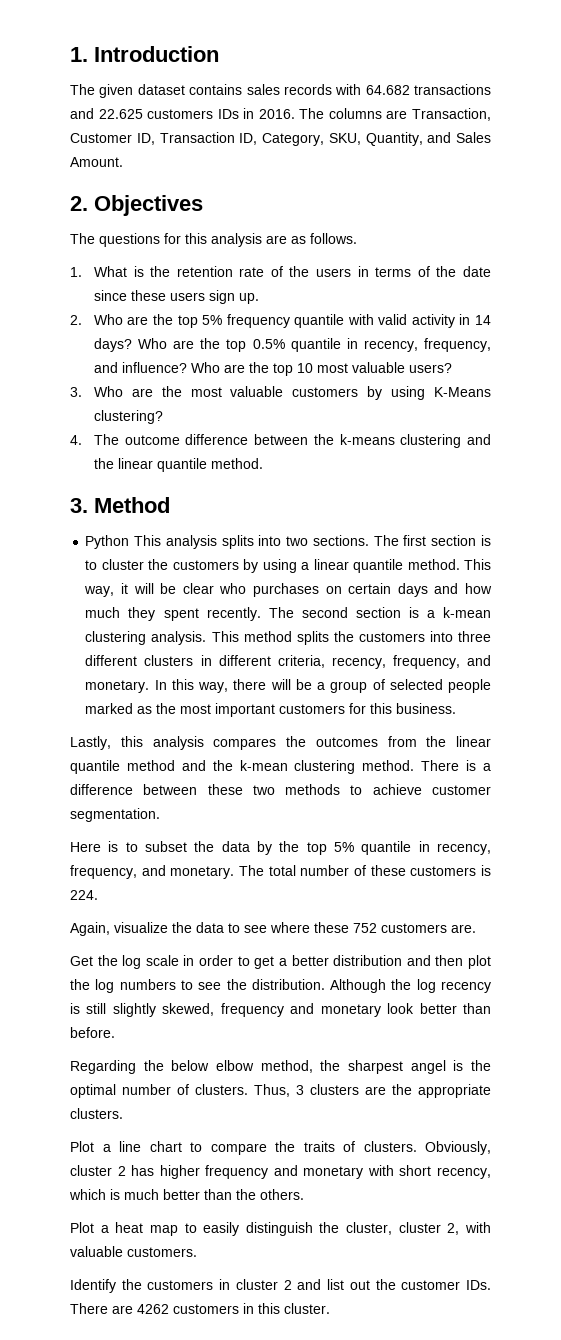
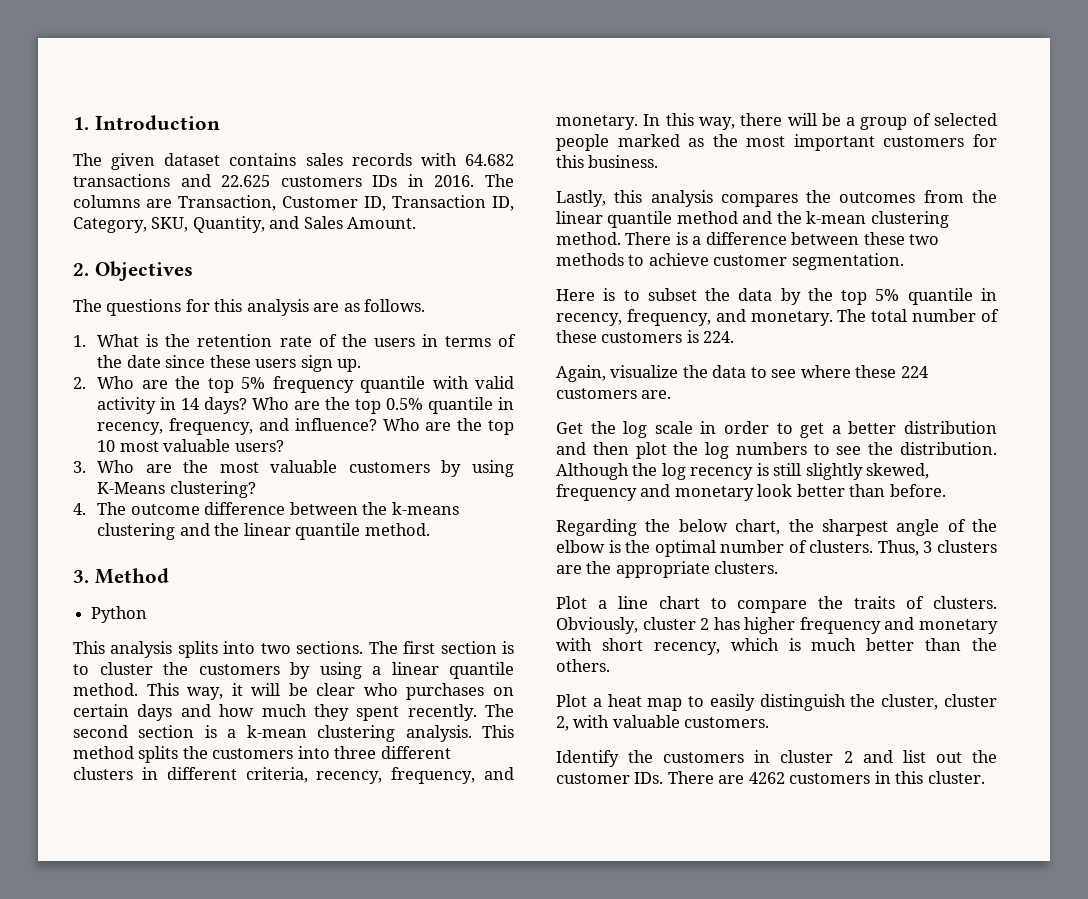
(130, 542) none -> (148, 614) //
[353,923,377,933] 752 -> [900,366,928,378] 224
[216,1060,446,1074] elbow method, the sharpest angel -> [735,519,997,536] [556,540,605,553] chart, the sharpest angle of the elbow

::::

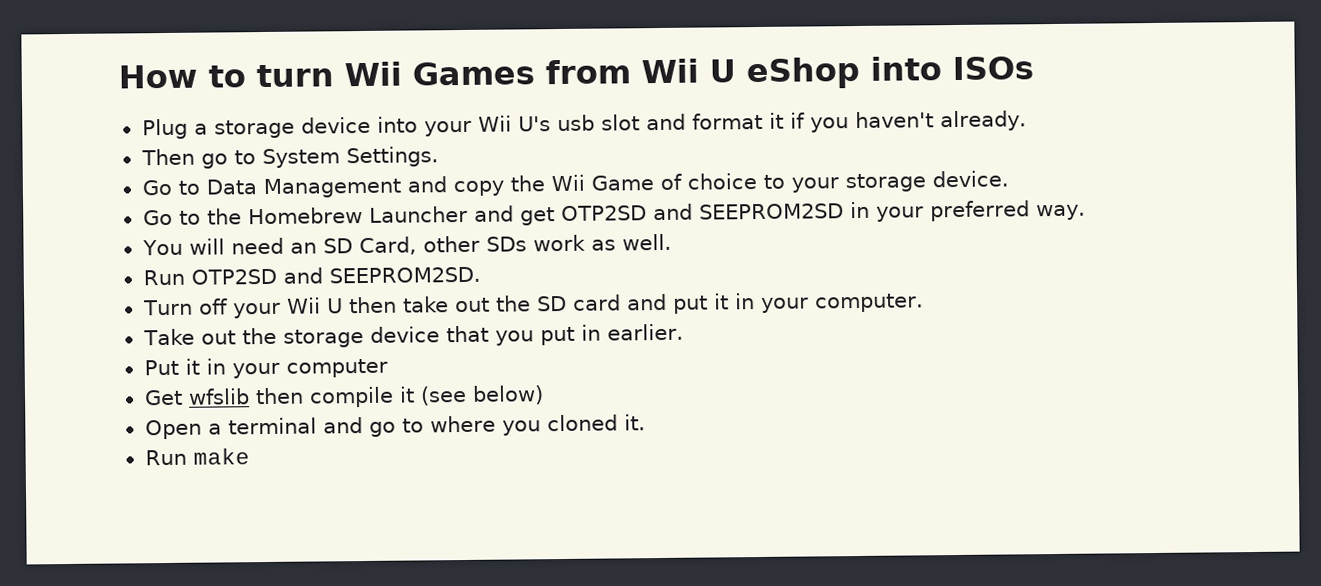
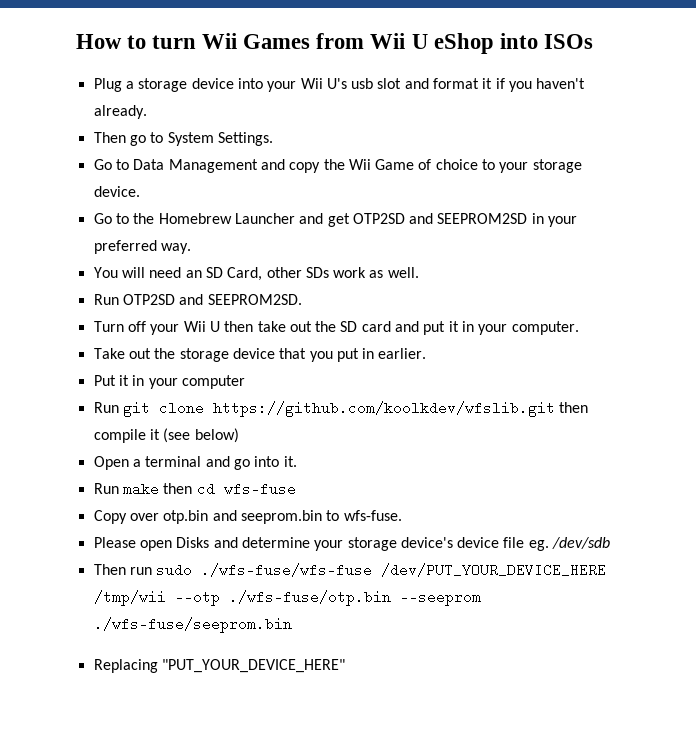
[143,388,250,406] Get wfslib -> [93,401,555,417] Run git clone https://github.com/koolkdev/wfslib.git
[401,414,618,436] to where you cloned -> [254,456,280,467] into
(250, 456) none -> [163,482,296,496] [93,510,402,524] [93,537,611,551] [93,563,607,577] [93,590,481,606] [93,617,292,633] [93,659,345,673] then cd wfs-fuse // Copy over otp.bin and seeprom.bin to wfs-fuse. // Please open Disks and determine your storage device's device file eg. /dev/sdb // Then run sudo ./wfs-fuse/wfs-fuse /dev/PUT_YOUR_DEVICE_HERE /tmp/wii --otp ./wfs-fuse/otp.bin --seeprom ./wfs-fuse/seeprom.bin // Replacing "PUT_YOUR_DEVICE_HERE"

::::

Everything above from the line containing "(130, 542) none -> (148, 614) //" down to the line containing "[216,1060,446,1074] elbow method, the" is to be transcribed exactly, with both of those lines included and nothing else added.

(130, 542) none -> (148, 614) //
[353,923,377,933] 752 -> [900,366,928,378] 224
[216,1060,446,1074] elbow method, the sharpest angel -> [735,519,997,536] [556,540,605,553] chart, the sharpest angle of the elbow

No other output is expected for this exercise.